LaFayette Guild (November 25, 1825 – July 4, 1870) was a surgeon in the antebellum United States Army, a noted pioneer in the study of yellow fever, and then a leading medical administrator in the Confederate States Army during the American Civil War. He served directly under General Robert E. Lee as the medical director for the Army of Northern Virginia for all its major campaigns, including the Gettysburg campaign and the Overland Campaign.

==Biography==
===Early life and career===
LaFayette Guild was the third of eight children and second of four sons of Mary Elizabeth Williams (1802–1885) and Dr James L Guild (1799–1884). His mother was a daughter of Agnes Payne (1775–1850) and Judge Marmaduke Williams (1772–1850). His grandmother Agnes was a first cousin of Dolley Madison. Judge Williams was an early settler of Alabama and was the losing candidate in the first Alabama gubernatorial race in 1819; he was also a longtime trustee of the University of Alabama. LaFayette's father was the brother of Judge Josephus Conn Guild (1802–1883) of Tennessee. (See Rose Mont.)

A native of Tuscaloosa, Alabama, Guild briefly moved to Texas but returned to Alabama for college. He graduated from the University of Alabama in 1845 and then from Jefferson Medical College in Philadelphia in 1848. He was appointed as assistant surgeon in the U.S. Army on March 2, 1849. He served in various assignments, then became the medical director of the army post on Governor's Island in New York Harbor.

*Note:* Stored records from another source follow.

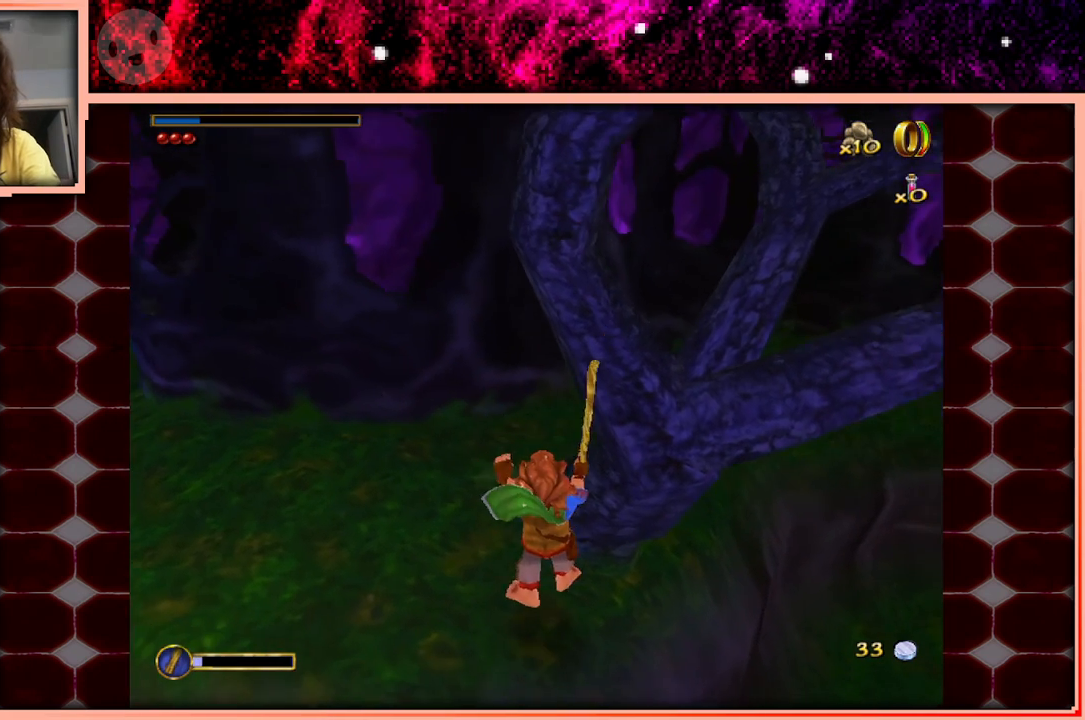
{"keys": [], "events": [[467, "w", "up"]]}
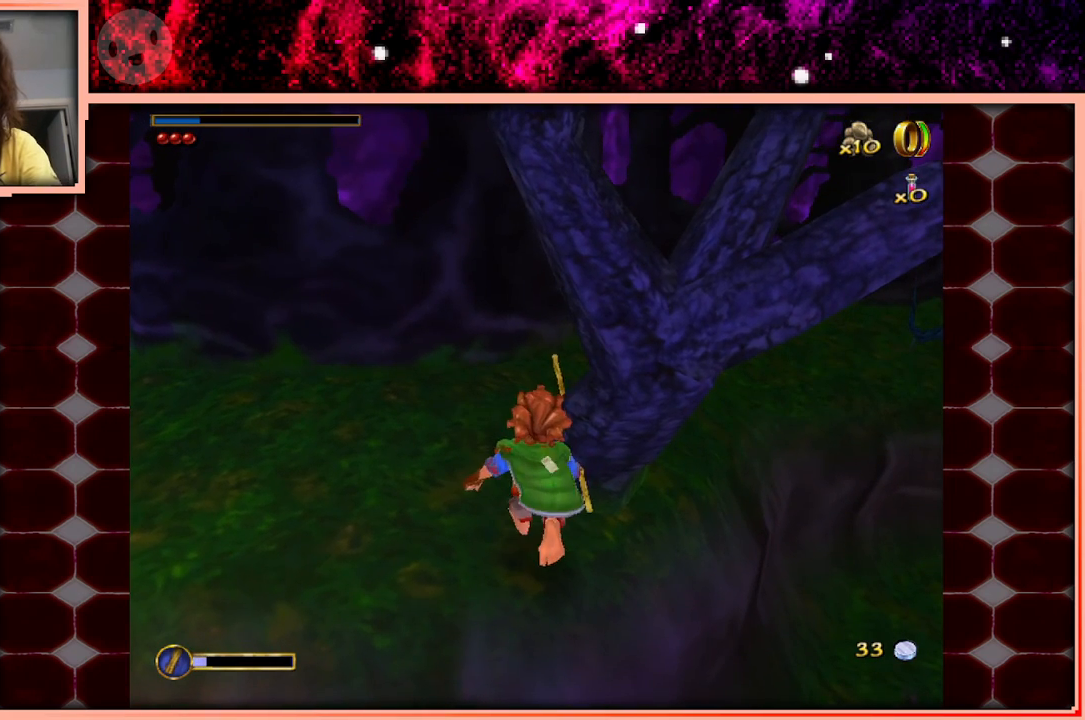
{"keys": [], "events": []}
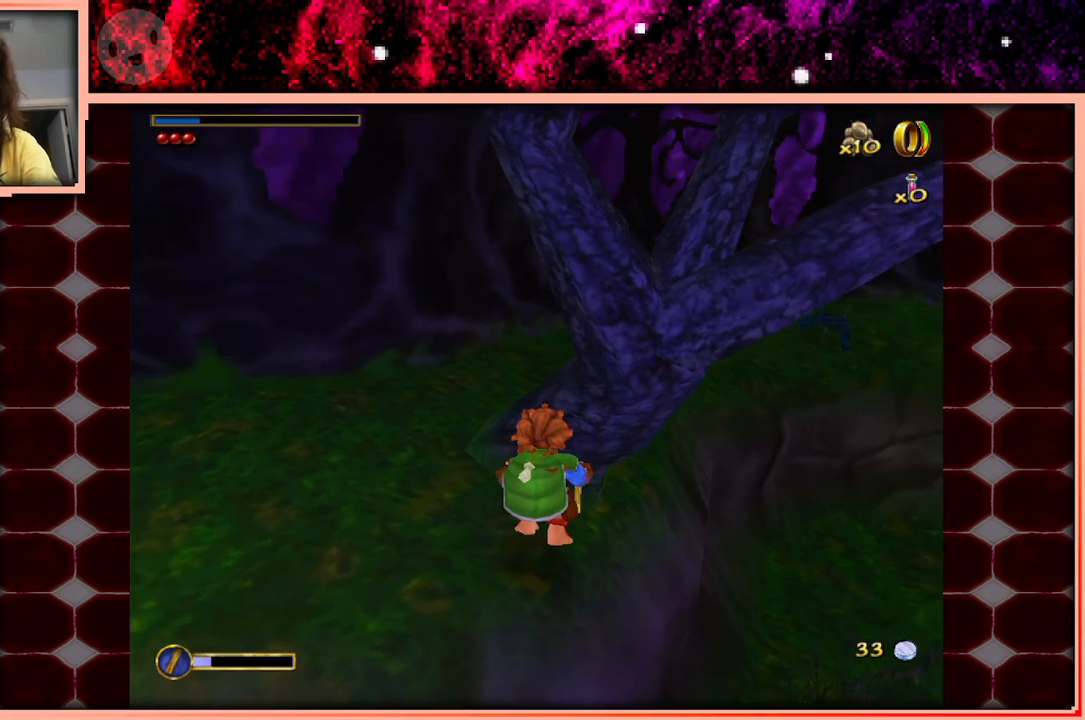
{"keys": [], "events": []}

Guild studied the impact of the quarantine station, and found that isolating ill soldiers and United States Navy sailors did not prevent the spread of certain diseases such as yellow fever. In his opinion, the disease was not merely contagious, but infectious and portable. His observations were used to combat and limit an outbreak of yellow fever in 1856.

The following year, he moved to the West Coast to direct the military hospital in the Presidio of San Francisco, where he was stationed when the Civil War erupted. According to several sources, including the 1860 U.S. census, Guild was also stationed at Fort Humboldt as that post's surgeon.

===Civil War===
In July 1861, still with the rank of assistant surgeon, Guild was dismissed from the Federal army after refusing to take the oath of allegiance. He subsequently traveled to the South and accepted a surgeon's commission in the Confederate forces in Richmond, Virginia. He became chief surgeon and medical director of the Army of Northern Virginia during the Peninsula Campaign in 1862 after Robert E. Lee replaced Gen.Joseph E. Johnston in command and established his own leadership staff. He remained in that role until the army's surrender at Appomattox Court House.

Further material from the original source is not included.